À l’heure où des décisions stratégiques et cruciales doivent être prises concernant notre souveraineté alimentaire, énergétique et géopolitique, ainsi que notre engagement dans une véritable transition écologique, les choix publics sont de moins en moins démocratiques et souverains. L’« affaire McKinsey » le met crûment en lumière.

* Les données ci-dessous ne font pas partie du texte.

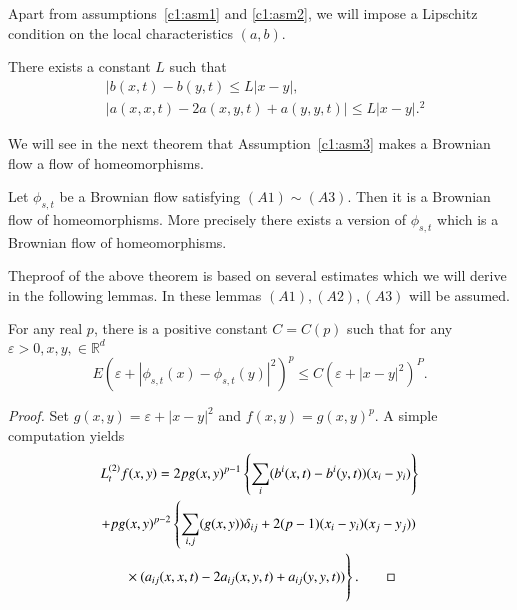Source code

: Apart from assumptions~\ref{c1:asm1} and \ref{c1:asm2}, we will impose a Lipschitz
condition on the local characteristics $(a, b)$. 


\begin{Assumption}\label{c1:asm3}%
  There exists a constant $L$ such that 
  \begin{align*}
      &|b(x,t) - b(y,t) \le L|x-y| \tag{1.3.1},\label{c1:eq1.3.1}\\
      &|a(x,x,t)-2a(x,y,t) + a(y,y,t)|\le L|x-y|.^2 \tag{1.3.2}\label{c1:eq1.3.2}
    \end{align*}
\end{Assumption}

We will see in the next theorem that Assumption~\ref{c1:asm3} makes a Brownian
flow a flow of homeomorphisms. 

\setcounter{theorem}{1}
\begin{theorem}\label{c1:thm1.3.2}%
  Let $\phi_{s,t}$ be a Brownian flow satisfying $(A1) \sim(A3)$. Then
  it is a Brownian flow of homeomorphisms. More precisely there exists a
  version of $\phi_{s,t}$ which is a Brownian flow of homeomorphisms. 
\end{theorem}

The\pageoriginale proof of the above theorem is based on several estimates which we
will derive in the following lemmas. In these lemmas $(A1), (A2),
(A3)$ will be assumed. 


\setcounter{Lemma}{2}
\begin{Lemma}\label{c1:lem1.3.3}%
  For  any real $p$, there is a positive constant $C=C(p)$ such that
  for any $\varepsilon >0,x,y,\in \mathbb{R}^d$ 
  \begin{equation*} 
    E(\varepsilon+|\phi_{s,t} (x) - \phi_{s,t} (y)|^2)^p \le C
    (\varepsilon + |x-y|^2)^P. \tag{1.3.3}\label{c1:eq1.3.3} 
\end{equation*}
\end{Lemma}

\noindent \textit{Proof.}
Set $g(x,y) = \varepsilon +|x-y|^2$ and $f(x,y) =
g(x,y)^p$. A simple computation yields 
\begin{multline*}
  L^{(2)}_t f(x,y) = 2pg(x,y)^{p-1} \left\{\sum_i (b^i (x,t) -b^i(y, t))
  (x_i - y_i) \right\}\\  
  + pg(x,y)^{p-2} \left\{ \sum_{i,j} (g(x,y)) \delta_{ij} + 2(p-1)
  (x_i-y_i) (x_j-y_j))\right.\\ 
  \left.\vphantom{\sum_{i,j}} \times (a_{ij} (x,x,t) - 2a_{ij} (x,y,t) + a_{ij}
  (y,y,t))\right\}.\tag*{$\Box$} 
\end{multline*}

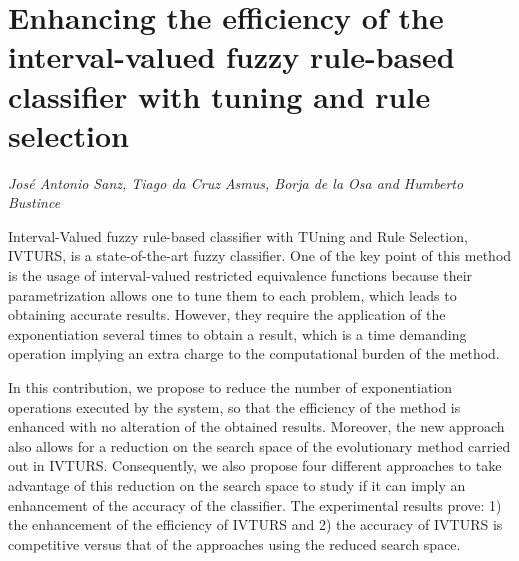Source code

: \documentclass[../booklet.tex]{subfiles}
\begin{document}
\section[Enhancing the efficiency of the interval-valued fuzzy rule-based classifier with tuning and rule selection. {\it José Antonio Sanz, Tiago da Cruz Asmus, Borja de la Osa and Humberto Bustince}]{Enhancing the efficiency of the interval-valued fuzzy rule-based classifier with tuning and rule selection}
   

\begin{center}
  {\it José Antonio Sanz, Tiago da Cruz Asmus, Borja de la Osa and Humberto Bustince}
\end{center}

\vskip 0.8cm



Interval-Valued fuzzy rule-based classifier with TUning and Rule Selection, IVTURS, is a state-of-the-art fuzzy classifier.  One of the key point of this method is the usage of interval-valued restricted equivalence functions because their parametrization allows one to tune them to each problem, which leads to obtaining accurate results. However, they require the application of the exponentiation several times to obtain a result, which is a time demanding operation implying an extra charge to the computational burden of the method. 

In this contribution, we propose to reduce the number of exponentiation operations executed by the system, so that the efficiency of the method is enhanced with no alteration of the obtained results. Moreover, the new approach also allows for a reduction on the search space of the evolutionary method carried out in IVTURS. Consequently, we also propose four different approaches to take advantage of this reduction on the search space to study if it can imply an enhancement of the accuracy of the classifier. The experimental results prove: 1) the enhancement of the efficiency of IVTURS and 2) the accuracy of IVTURS is competitive versus that of the approaches using the reduced search space.



\end{document}
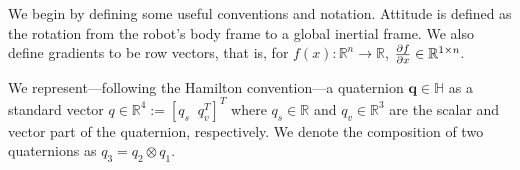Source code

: \documentclass[letterpaper, 10 pt, conference]{ieeeconf}  %
\newcommand{\R}{\mathbb{R}}
\newcommand{\skewmat}[1]{[#1]^\times}
\newcommand{\q}{\textbf{q}}
\begin{document}
    We begin by defining some useful conventions and notation. 
    Attitude is defined as the rotation from the robot's body frame to a global inertial 
        frame. 
    We also define gradients to be row vectors, that is, for 
        $f(x) : \R^n \to \R$, $\pdv{f}{x} \in \R^{1\times n}$.

    We represent---following the Hamilton convention---a quaternion $\q \in \mathbb{H}$ as 
    a standard vector $q \in \R^4 := [q_s \;\; q_v^T]^T$ where $q_s \in \R$ and 
    $q_v \in \R^3$ are the scalar and vector part of the quaternion, respectively. We denote
    the composition of two quaternions as $q_3 = q_2 \otimes q_1$.
        
        
\end{document}
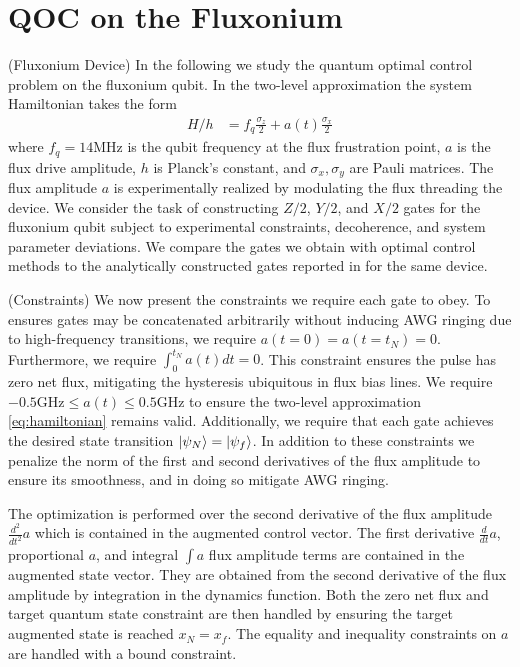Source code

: \documentclass[
  amsfonts,
  amsmath,
  tbtags,
  amssymb,
  aps,
  nobibnotes,
  twocolumn,
  superscriptaddress,
]{revtex4-2}
\begin{document}
\section{QOC on the Fluxonium}
(Fluxonium Device) In the following we study
the quantum optimal control problem on the fluxonium qubit.
In the two-level
approximation the system Hamiltonian takes the form
\label{eq:hamiltonian}
\begin{align}
  H/h &= f_{q} \frac{\sigma_{z}}{2} + a(t) \frac{\sigma_{x}}{2}
\end{align}
where $f_{q} = 14$MHz is the qubit frequency at the flux frustration point,
$a$ is the flux drive amplitude, $h$ is Planck's constant, and $\sigma_{x}, \sigma_{y}$
are Pauli matrices. The flux amplitude $a$ is experimentally
realized by modulating the flux 
threading the device. We consider the task of constructing $Z/2$, $Y/2$, and $X/2$
gates for the fluxonium qubit subject to experimental constraints, decoherence, and
system parameter deviations. We compare the gates we obtain with optimal
control methods to the analytically constructed gates reported in
\cite{zhang2020universal} for the same device.

(Constraints) We now present the constraints we require each gate
to obey.
To ensures gates may be concatenated arbitrarily without
inducing AWG ringing due to high-frequency transitions,
we require $a(t = 0) = a(t = t_{N}) = 0$.
Furthermore, we require $\int_{0}^{t_{N}} a(t) dt = 0$. This
constraint ensures the pulse has zero net flux, mitigating
the hysteresis ubiquitous in flux bias lines.
We require $-0.5 \textrm{GHz} \le a(t) \le 0.5 \textrm{GHz}$
to ensure the two-level approximation \ref{eq:hamiltonian}
remains valid. Additionally, we require that each gate achieves
the desired state transition $\ket{\psi_{N}} = \ket{\psi_{f}}$.
In addition to these constraints we penalize the norm
of the first and second derivatives of the flux amplitude to
ensure its smoothness, and in doing so mitigate AWG ringing.

The optimization is performed over the second derivative of the flux amplitude
$\frac{d^{2}}{dt^{2}} a$ which is contained in the
augmented control vector. The first derivative
$\frac{d}{dt} a$, proportional $a$, and integral $\int a$
flux amplitude terms
are contained in the augmented state vector. They are obtained from
the second derivative of the flux amplitude by
integration in the dynamics function.
Both the zero net flux and target quantum state constraint
are then handled by ensuring the target augmented state is
reached $x_{N} = x_{f}$.
The equality and inequality constraints on $a$ are handled
with a bound constraint.
\end{document}
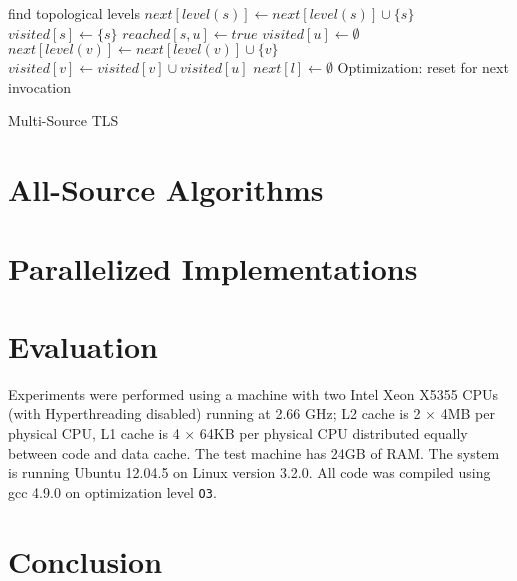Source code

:\documentclass[12pt,a4paper,twoside]{article}
\DeclareMathOperator*{\argmin}{\arg\!\min}
\begin{document}
\begin{algorithm}
  \begin{algorithmic}
      \State find topological levels
        \State $next[level(s)] \gets next[level(s)] \cup \{s\}$
        \State $visited[s] \gets \{s\}$
      \EndFor
      \For{$l \gets \argmin_{s \in S} level(s), maxLevel$}
            \State $reached[s, u] \gets true$
          \EndFor
          \State $visited[u] \gets \emptyset$
              \State $next[level(v)] \gets next[level(v)] \cup \{v\}$
            \EndIf
            \State $visited[v] \gets visited[v] \cup visited[u]$
          \EndFor
        \EndFor
        \State $next[l] \gets \emptyset$ \Comment Optimization: reset for next invocation
      \EndFor
    \EndFunction
  \end{algorithmic}
  \caption{Multi-Source TLS}
  \label{algo:MultiTLS}
\end{algorithm}

\section{All-Source Algorithms}

\section{Parallelized Implementations}

\section{Evaluation}

Experiments were performed using a machine with two Intel Xeon X5355 CPUs (with Hyperthreading disabled) running at 2.66 GHz; L2 cache is 2 $\times$ 4MB per physical CPU, L1 cache is 4 $\times$ 64KB per physical CPU distributed equally between code and data cache. The test machine has 24GB of RAM.
The system is running Ubuntu 12.04.5 on Linux version 3.2.0. All code was compiled using gcc 4.9.0 on optimization level \texttt{O3}.



\section{Conclusion}
\end{document}
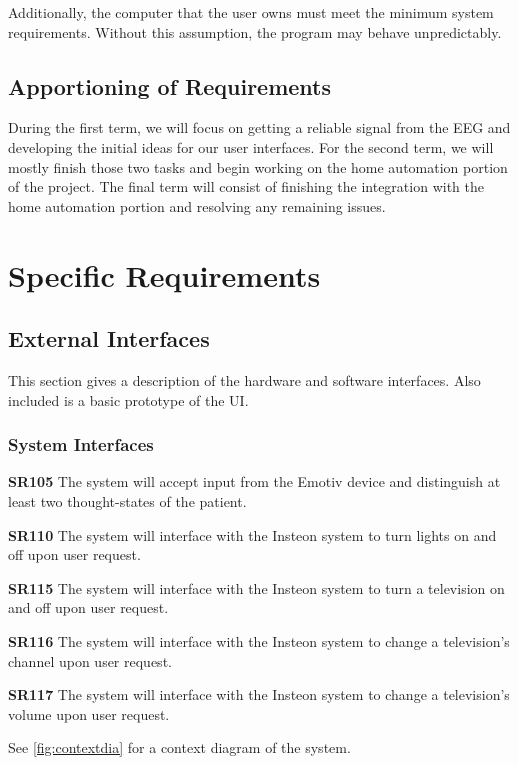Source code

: \documentclass{article}
\begin{document}
Additionally, the computer that the user owns must meet the minimum system
requirements. Without this assumption, the program may behave unpredictably.

\subsection{Apportioning of Requirements}

During the first term, we will focus on getting a reliable signal from the EEG
and developing the initial ideas for our user interfaces. For the second term,
we will mostly finish those two tasks and begin working on the home automation
portion of the project. The final term will consist of finishing the
integration with the home automation portion and resolving any remaining
issues.

\newpage

\section{Specific Requirements}

\subsection{External Interfaces}

This section gives a description of the hardware and software interfaces. Also included is a basic prototype of the UI.

\subsubsection{System Interfaces}

\textbf{SR105} The system will accept input from the Emotiv device and
distinguish at least two thought-states of the patient.

\textbf{SR110} The system will interface with the Insteon system to turn
lights on and off upon user request.

\textbf{SR115} The system will interface with the Insteon system to turn a
television on and off upon user request.

\textbf{SR116} The system will interface with the Insteon system to change a
television's channel upon user request.

\textbf{SR117} The system will interface with the Insteon system to change a
television's volume upon user request.

See \autoref{fig:contextdia} for a context diagram of the system.
\end{document}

Comme le qualifie le rapport sénatorial n° 578, paru le 16 mars 2022, le rôle des cabinets de conseil dans la vie publique est devenu un « phénomène tentaculaire ». Présentes en renfort ponctuel depuis longtemps, ces firmes prennent aujourd’hui une place croissante dans la haute administration. Leur stratégie d’« infiltration » s’est articulée en deux temps (1). Suivant les principes du New Public Management, l’État doit être « modernisé » et « amaigri », devenir « agile et performant », digne d’une start-up nation. Ces firmes ont donc d’abord prôné la réduction du nombre de fonctionnaires, jugés archaïques et inefficaces. Il fallait gérer les services publics comme des entreprises privées. Le non-remplacement d’un fonctionnaire sur deux institué par la révision générale des politiques publiques (2007) a conduit à une perte de compétences et de savoir-faire dans la fonction publique. « Heureusement », lors du deuxième temps, les mêmes cabinets de conseil étaient là pour proposer leurs services. Ils ont donc conseillé : numérisation des services publics, tarification à l’acte et fermetures de lits à l’hôpital, e-santé et e-justice, école, police, prisons, etc. Même les secteurs les plus sensibles comme l’armée ou les services de renseignement sont désormais concernés. Le privé offre, il est vrai, certains avantages, comme de pouvoir gérer le travail des détenus dans les prisons ou d’« augmenter » les soldats grâce aux biotechnologies sans s’encombrer de considérations éthiques. Concernant les coûts en revanche, la logique est plus difficile à suivre : un consultant coûte quatre ou cinq fois plus cher qu’un fonctionnaire. Pourquoi dans ce cas faire appel au privé alors que l’administration française compte (pour l’instant encore) pléthore de corps d’inspection, et que l’on pourrait aussi puiser dans le vivier des chercheurs et universitaires ? Pourquoi avoir « externalisé » de grands pans de la politique de santé publique durant la crise du covid alors que de nombreux professionnels étaient à disposition ?

Quant aux enjeux écologiques, ils sont abordés de la même façon. Les cabinets de consultants promeuvent des solutions technicistes et marchandes – capture et stockage du carbone, voitures électriques, extension des marchés de gaz à effet de serre et de « services écosystémiques » : McKinsey, le Boston Consulting Group (BCG) et leurs collègues sont des croyants convaincus. Comme dans les autres secteurs déjà mentionnés, leur vision politique se diffuse ainsi jusqu’aux plus hauts sommets de l’État, aidée en cela par la généralisation (voulue elle aussi) des allers-retours entre public et privé, les fameuses portes-tambours. Résultat : des orientations majeures sont décidées ailleurs que dans la sphère politique. Pourquoi l’État choisit-il sciemment d’abandonner sa souveraineté ?

(1) Les Infiltrés, Matthieu Aron et Caroline Michel-Aguirre, Allary Éditions, 2022.